As a woman who is almost 70-years-old, I have not kept up with technology at the rate that I would have liked. I have, however, discovered a couple of games on my laptop or phone that I enjoy playing. One is called Words with Friends and follows the principles of Scrabble. And I love words!
After watching my mother slowly decline cognitively with Alzheimer’s, I am conscious of maintaining my brain power, and what better way than a fun game?
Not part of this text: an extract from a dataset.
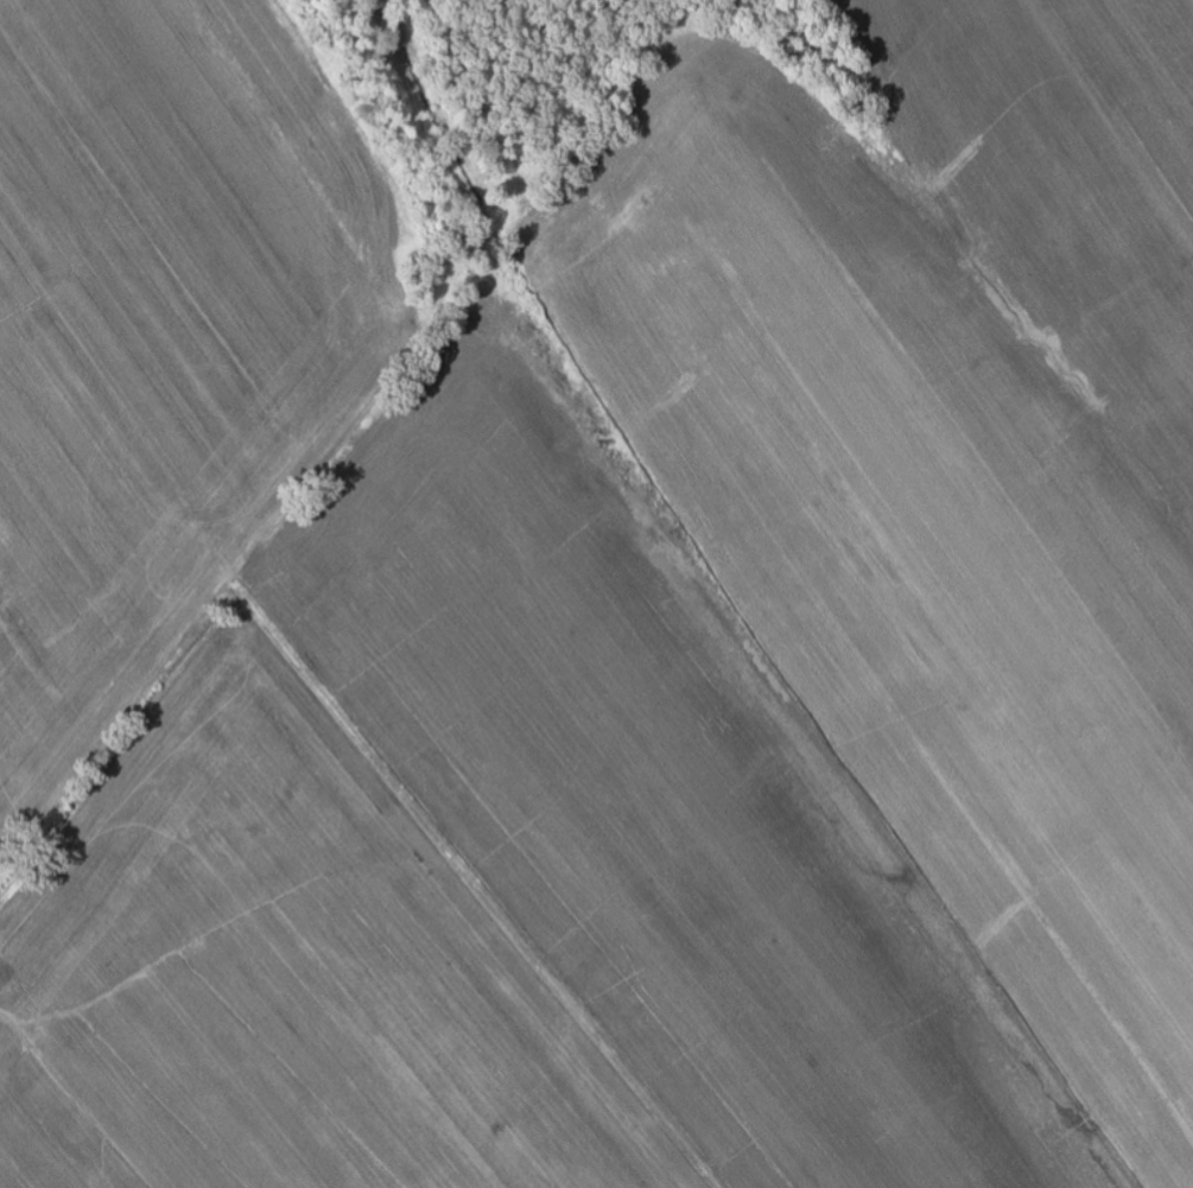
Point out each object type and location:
road: (370, 278)
road: (121, 752)
road: (445, 881)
There is another bonus to playing Words with Friends and that is staying in touch (in a superficial sort of way) with people on a daily basis. I find this comforting since retiring from a varied career in education which spanned 44 years. I have a close friend, Teresa, whose husband died suddenly three years ago. I spent time with Teresa at her beautiful property, supporting her in her grief and helping conduct the memorial service to celebrate her husband’s life. I introduced Teresa to Words with Friends at that time and we have played almost daily since then. It's fairly easy to keep to a moderate use of time, as I must wait for the other to make their moves before I can play again. I also love playing several games with three local friends and several of my relatives in California.
Another computer game I play is Lumosity, a brain training game that addresses such skills as speed, attention, memory, flexibility and problem solving. Lumosity contains games with only one player versus the electronic game. So, there is no need to wait on another player to repeat the game. Over time, I found myself self-selecting games that I particularly enjoyed. I started playing the same two games over and over to try to increase my score.
Lately, while playing these games, I have been reminded of a familiar compulsive behaviour to keep playing the same game.
Why was this compulsive behaviour familiar to me? For most of my life I have battled serious overeating, favouring sweet foods. That began as a young child. This scourge, which I wouldn’t wish on my worst enemy, was rife with breaking my own promises to myself, mental obsession, and experiencing a compulsion where it seemed I had no choice. The effect, naturally, was weight gain, followed by a rigid regime of dieting, over and over again.
So, when I observe the conversation in my mind, “this is your last game now”, I remember the same struggle with chocolate biscuits, for example. I would eat three biscuits and then put the packet away in the cupboard, saying to myself, “that’s all you need”.
I’d return back to the task at hand, but my mind was obsessed with the biscuits. Inevitably I would end up eating the entire packet.
Fortunately, I have controlled the weight gain in the last few years with the help of Bariatric surgery.
One of the things these two compulsive behaviours have in common is that I only ever binged on food or Lumosity games when I was alone. It is a secret. Fortunately, I don’t believe there are too many downsides to spending 30-40 minutes a day playing Lumosity games on my laptop and I am not too worried about it. I am pleased that I am aware of the compulsive behaviours when they creep in and I value my life experience at these times.
So, after playing and replaying Lumosity games for 40 minutes, I take my dog for a walk to the local dog park where she loves socialising with the other dogs. And I make sure I socialise with the other dog owners.